I’ve fallen into the bad habit of posting only when I get some cancer news. It’s a hard habit to break, as I’ve got little energy these days for writing, and am trying to spend it finishing a book. Still, I’d like to break it. Soon.
But for now, some cancer news: Last Thursday I had films taken; this past Monday I heard the results. The bottom line isn’t good. All the cancer they knew about has grown. The stuff has also spread: there are now two tumors in/on my liver, and a host of small ones floating on both sides of my abdomen. Clouds and silver linings travel together, and this is no exception: because these nasty things have been growing and spreading while I’ve been on chemo, they’re stopping the chemo for awhile—a month at least, maybe a bit more.
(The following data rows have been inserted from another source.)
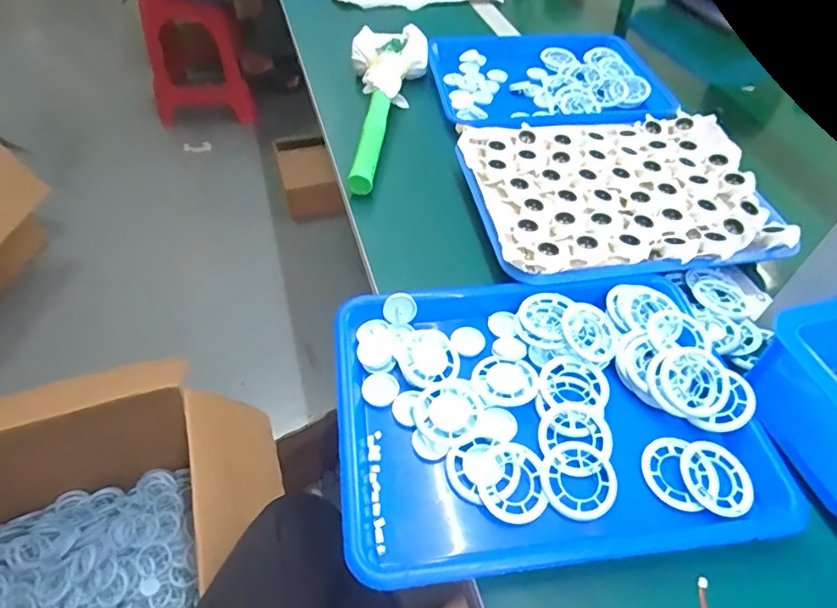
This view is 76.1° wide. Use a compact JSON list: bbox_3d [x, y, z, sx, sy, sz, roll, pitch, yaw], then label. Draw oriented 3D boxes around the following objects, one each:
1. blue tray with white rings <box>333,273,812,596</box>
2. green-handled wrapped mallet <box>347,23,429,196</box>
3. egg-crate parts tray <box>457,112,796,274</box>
[{"bbox_3d":[0.102,0.084,0.446,0.329,0.042,0.252,-6,50,-7],"label":"blue tray with white rings"},{"bbox_3d":[-0.047,-0.272,0.726,0.112,0.059,0.325,2,50,-1],"label":"green-handled wrapped mallet"},{"bbox_3d":[0.232,-0.139,0.616,0.327,0.035,0.245,-6,50,-8],"label":"egg-crate parts tray"}]

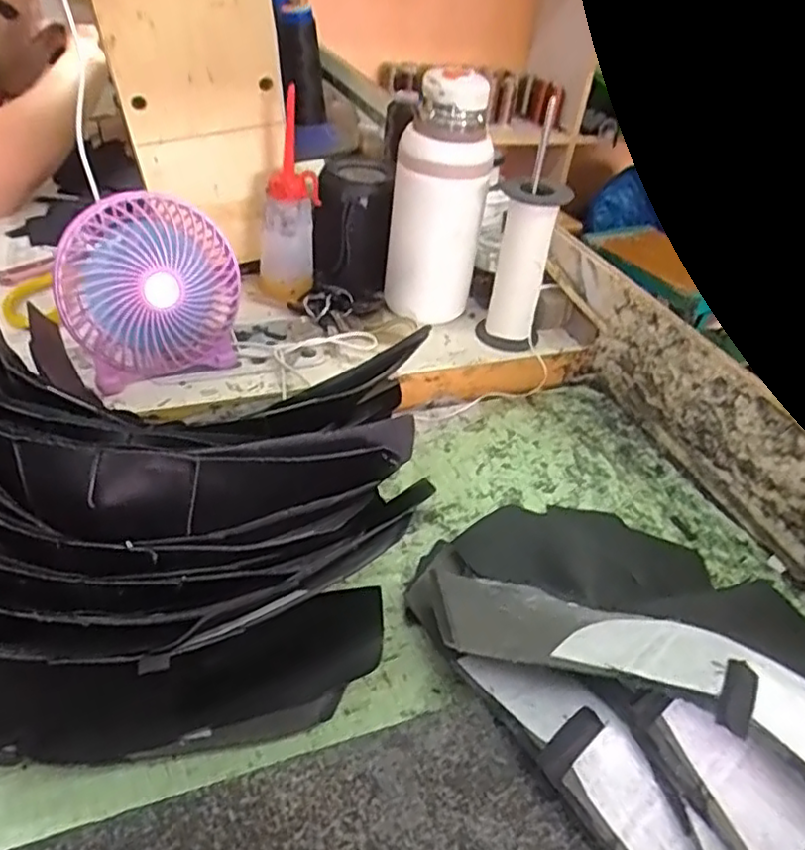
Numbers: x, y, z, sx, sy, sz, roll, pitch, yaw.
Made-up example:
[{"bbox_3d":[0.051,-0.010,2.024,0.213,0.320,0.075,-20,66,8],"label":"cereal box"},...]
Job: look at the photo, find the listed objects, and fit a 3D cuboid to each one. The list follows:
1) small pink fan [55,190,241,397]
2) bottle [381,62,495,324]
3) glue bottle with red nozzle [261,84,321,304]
[{"bbox_3d":[-0.196,-0.106,0.526,0.127,0.134,0.059,-21,23,-32],"label":"small pink fan"},{"bbox_3d":[0.031,-0.193,0.601,0.074,0.208,0.059,-13,43,-25],"label":"bottle"},{"bbox_3d":[-0.105,-0.198,0.620,0.053,0.159,0.053,4,38,-5],"label":"glue bottle with red nozzle"}]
That part of the package feels very good indeed. After the break, I’ll start a new chemo regimen—the last one the docs will try before clinical trials, which I’m not inclined to do. In general, the news is mostly bad but partly good. That’s the way cancer news usually works: circumstances could always be better—but, almost always, they could also be worse.
This latest news brings to mind a common phrase: people in my circumstances often say they’re living “on borrowed time.” (Whenever I hear that, I wonder: how do they intend to pay it back?) I’ve never quite understood the metaphor. My time is more gift than debt. Two-and-a-half years ago, I was told my life expectancy was two years. I’m already past my expiration date, with more time—several months at the least—to come. Viewed that way, I’m in astonishingly good shape: teaching this fall, finishing my book, enjoying time with my family. I have little cause for complaint, and much cause for gratitude. So it seems from my world. Even in the wake of bad news.